Buku Sketsa Kota Lama Surabaya ini secara linguistik dan literatif mengetengahkan dua macam aksara (Aksara Jawa dan Latin) serta tiga bahasa (Indonesia, Inggris dan Belanda). Secara kultural, kawasan zona Eropa ini, sebelum bangsa Eropa masuk di abad 17, adalah rumah bagi etnis pribumi Jawa dan Madura, dimana bahasa lisannya adalah Jawa bagi etnis Jawa dan bahasa Madura bagi etnis Madura. Namun kedua etnis ini menggunakan bahasa tulis, yang berupa Aksara Jawa (Carakan).

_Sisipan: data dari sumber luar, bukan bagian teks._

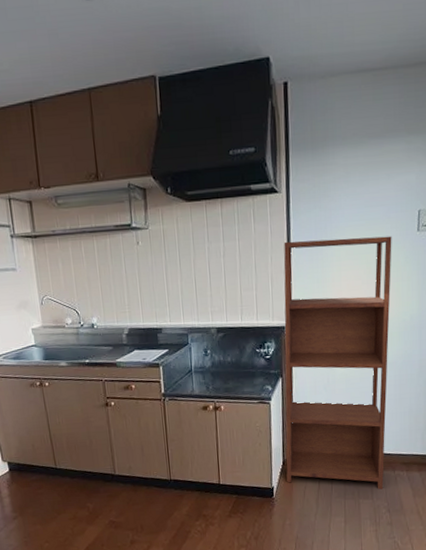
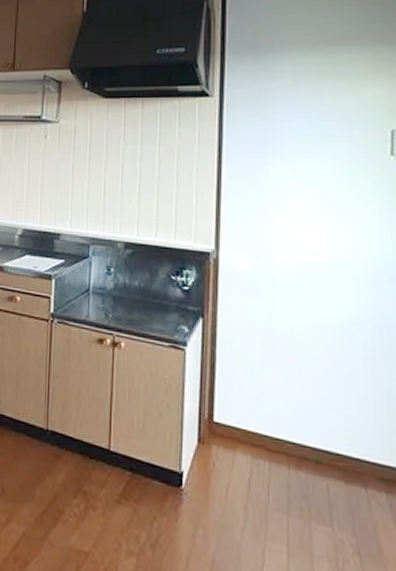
shelving unit: present [284,236,392,490] -> none [202,151,356,514]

Ketika bangsa Eropa masuk, maka hadirlah bahasa Belanda dan tentu saja bahasa lainnya. Diantaranya adalah Bahasa Inggris dan berkembangnya bahasa Melayu. Sehingga dari segi linguistik, hadir beragam bahasa: Indonesia, Inggris dan Belanda.

Keragaman Aksara dan Bahasa ini menjadi pengantar dalam narasi buku ini. Buku ini menampilkan sketsa sudut sudut Kota Lama Surabaya sebagai visualisasi wajah kota lama Surabaya sekarang, yang tidak hanya menampilkan kebendaan (tangible) tetapi juga non benda (intangible).